By the way, the mother tells me that I am beyond being an old maid. She says she is not sure what the name for me is. She said she would ask around. I don’t think I want to know what the name for me is. Cougar was a phrase that was thrown around for a while, but apparently I outgrew that some time ago. There are murmurings now of panther and puma. For the love of Gordon, what does any of it mean? I am quite fine with broad or babe even. I don’t bat an eye when somebody calls me ma’am. Well, that’s a lie. I do bat the one eye. The other one can’t bat an inch because of the Botox, but I don’t want to get into that right now.

Botox – perhaps we could go there for just a minute. It’s like going to the dentist only it’s not your mouth that gets frozen. It’s your forehead and if you’re not completely in the hands of an experienced professional, one of your nostrils may also not budge for six or seven months. I am not saying that that’s what happened to me, no. It was a friend of mine who I go to group therapy with (it’s cheaper if you can find two or three people with similar problems to your own).

I just realized as I sit here writing this that I have to pee again. Didn’t I just go? Did you just say something?

Where is my cellphone? I should probably check the freezer before I head out for my session. It’s not what you think. Everybody should get mental checkups now and again. You don’t want to have things looming around in your mind where they don’t belong. When you’re 50, well, it’s the perfect time to do some cranial housekeeping. I like to gather up old memories that I don’t use anymore to make way for the newer, more “betterer” memories that I haven’t made yet but will make as soon as I have time to slow down and smell the roses. I was thinking of ditching a few of my high school friends finally, as well. I mean, 40 years of talking about the same damn things? It’s a little junior high, don’t you agree?

My God, how did it get to be 7:30 at night? I should get to bed. If I don’t get a good solid 12 hours of sleep, I am of no use to anybody. Make that 14 hours, but I digress … If there is one thing that I have learned in these past five decades, it is to laugh. Laugh, laugh, laugh. I have always been able to look at my life and see the profound humour in even the darkest of days.

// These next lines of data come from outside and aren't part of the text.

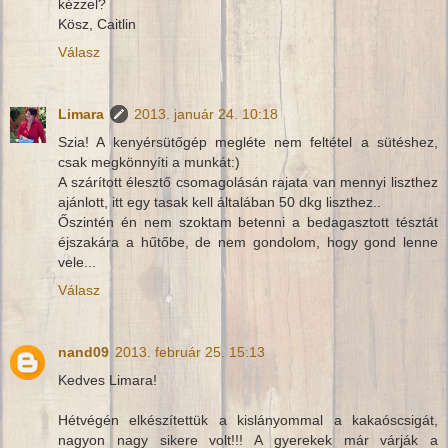
kézzel?
Kösz, Caitlin
Válasz
Limara
2013. január 24. 10:18
Szia! A kenyérsütőgép megléte nem feltétel a sütéshez,
csak megkönnyíti a munkát:)
A szárított élesztő csomagolásán rajata van mennyi liszthez
ajánlott, itt egy tasak kell általában 50 dkg liszthez..
Őszintén én nem szoktam betenni a bedagasztott tésztát
éjszakára a hűtőbe, de nem gondolom, hogy gond lenne
vele...
Válasz
nand09
2013. február 25. 15:13
Kedves Limara!
Hétvégén elkészítettük a kislányommal a kakaóscsigát,
nagyon nagy sikere volt!!! A gyerekek már várják a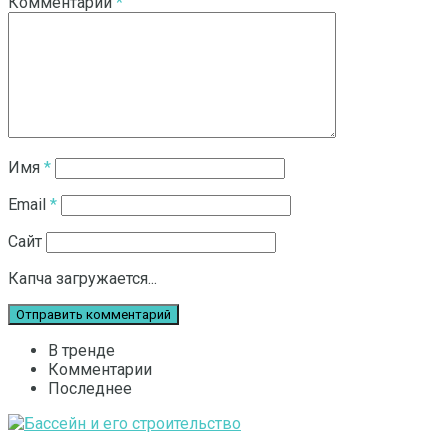
Комментарий
*
Имя
*
Email
*
Сайт
Капча загружается...
В тренде
Комментарии
Последнее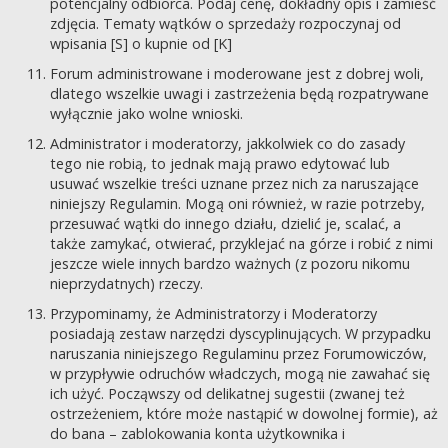
potencjalny odbiorca. Podaj cenę, dokładny opis i zamieść
zdjęcia. Tematy wątków o sprzedaży rozpoczynaj od
wpisania [S] o kupnie od [K]
Forum administrowane i moderowane jest z dobrej woli,
dlatego wszelkie uwagi i zastrzeżenia będą rozpatrywane
wyłącznie jako wolne wnioski.
Administrator i moderatorzy, jakkolwiek co do zasady
tego nie robią, to jednak mają prawo edytować lub
usuwać wszelkie treści uznane przez nich za naruszające
niniejszy Regulamin. Mogą oni również, w razie potrzeby,
przesuwać wątki do innego działu, dzielić je, scalać, a
także zamykać, otwierać, przyklejać na górze i robić z nimi
jeszcze wiele innych bardzo ważnych (z pozoru nikomu
nieprzydatnych) rzeczy.
Przypominamy, że Administratorzy i Moderatorzy
posiadają zestaw narzędzi dyscyplinujących. W przypadku
naruszania niniejszego Regulaminu przez Forumowiczów,
w przypływie odruchów władczych, mogą nie zawahać się
ich użyć. Począwszy od delikatnej sugestii (zwanej też
ostrzeżeniem, które może nastąpić w dowolnej formie), aż
do bana – zablokowania konta użytkownika i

And what days these have been. I feel beyond blessed. I have somehow managed to keep my wits about me for all these years. Some moments have had me holding my breath and praying for salvation, and others have had me weaving my way in and out of the very stars that hang in the black endless sky above my head. I have really tried to live a good life. I have enjoyed my friends and most especially my family. I have loved all the moments. Good, bad and otherwise. Before I go (no, I am not dying, Mother), I should tell you that this past year has been a marvel for me. I wrote a memoir called Falling Backwards, which you should read on a beach somewhere – or in the bathroom with the door locked. I also recorded my 12th record, entitled Uncover Me 2. I sang songs that I grew up singing. In fact, these are the very songs that taught me how to sing at all. A full-circle Lion King kind of moment.

An inventory of the year’s marvels would also have to include posing in the nude for this magazine. Which raises the question of why ?

It appealed to my sense of frustration with body image in mainstream beauty and fashion, something I have always been passionate about: the fact that most of us normal women are marginalized and set aside for not looking a certain way. Doing a nude shot would make a huge statement. So, for the first time and perhaps the last, I took my duds off. Scared? Yes, but somehow relieved to be able to say, “Hey, women of the planet Earth. Love thyself right now. Don’t wait until it’s too late!”

So, at 50 years old, my butt and all the bits and pieces attached to it are out there walking the walk.

A version of this article appeared in the April 2012 issue.